In short, the linguistic organisation of Europe, and, indeed, of the whole world, is based upon an impressive number of deceptions, which are repeated from speech to speech, from article to article, whether the spreading of untruths is done intentionally or whether — which is certainly the most frequent case — people simply repeat what others superficially say, without caring to check the facts or thinking of the consequences of their behaviour.

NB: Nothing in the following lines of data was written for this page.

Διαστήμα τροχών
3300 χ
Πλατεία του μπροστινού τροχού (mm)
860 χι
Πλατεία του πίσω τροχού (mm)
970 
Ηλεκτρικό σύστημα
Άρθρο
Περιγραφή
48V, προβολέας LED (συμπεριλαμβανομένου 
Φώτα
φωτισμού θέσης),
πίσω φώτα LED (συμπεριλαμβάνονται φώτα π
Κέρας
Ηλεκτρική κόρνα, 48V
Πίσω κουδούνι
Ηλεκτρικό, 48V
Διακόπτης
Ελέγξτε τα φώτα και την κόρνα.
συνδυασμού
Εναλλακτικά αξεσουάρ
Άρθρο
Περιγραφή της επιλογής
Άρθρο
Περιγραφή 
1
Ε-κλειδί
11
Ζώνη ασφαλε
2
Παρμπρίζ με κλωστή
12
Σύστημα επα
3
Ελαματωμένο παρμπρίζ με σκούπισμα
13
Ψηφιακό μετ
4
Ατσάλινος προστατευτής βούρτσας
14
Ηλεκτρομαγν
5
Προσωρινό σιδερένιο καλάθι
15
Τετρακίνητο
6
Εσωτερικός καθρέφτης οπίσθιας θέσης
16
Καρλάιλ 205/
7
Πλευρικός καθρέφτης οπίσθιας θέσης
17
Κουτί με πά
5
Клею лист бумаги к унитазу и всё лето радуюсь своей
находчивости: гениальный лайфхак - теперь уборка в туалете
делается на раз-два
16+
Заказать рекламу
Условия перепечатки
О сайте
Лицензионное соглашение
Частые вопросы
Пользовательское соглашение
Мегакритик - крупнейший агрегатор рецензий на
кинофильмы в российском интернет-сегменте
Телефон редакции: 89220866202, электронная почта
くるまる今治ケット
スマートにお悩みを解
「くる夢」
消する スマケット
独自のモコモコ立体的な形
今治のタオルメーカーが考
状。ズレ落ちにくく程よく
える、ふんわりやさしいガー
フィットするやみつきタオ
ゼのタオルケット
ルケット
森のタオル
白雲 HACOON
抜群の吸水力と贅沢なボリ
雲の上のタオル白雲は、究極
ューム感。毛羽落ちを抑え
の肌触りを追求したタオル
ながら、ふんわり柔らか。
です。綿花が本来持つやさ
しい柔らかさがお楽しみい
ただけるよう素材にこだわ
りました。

What do you intend to do, Commissioner? What does the Commission intend to do to re-establish the truth? The choice of English as a dominating means of communication was never the result of a democratic decision : the public has never been honestly informed, nor were the citizens ever presented with a free choice. A true democratic spirit demands that those responsible should be objectively informed of the advantages and drawbacks of the various options, objectively and honestly tell the public about them, draw attention to the deceptions to which people are exposed, and leave them free to decide. Do you oppose that point of view? If so, on what do you base your position?
If the Commission continues to follow the path of inertia, we shall know that democracy can have no hope in the European institutions. All deceptions, even if spread with good intentions, can only lead to undemocratic development.
Translated from Esperanto by David Curtis
Weston-super-Mare, England. November 2007.
Claude Piron (born 1931), a linguist and a psychologist, was a translator for the United Nations (from Chinese, English, Russian and Spanish into French) from 1956 to 1961. After leaving the UN he worked for the World Health Organization all over the world, as well as being a prolific author of Esperanto works. He has spoken Esperanto since childhood and has used Esperanto in many countries, including Japan, China, Uzbekistan, Kazakhstan, a few places in Africa and Latin America, and almost all European countries.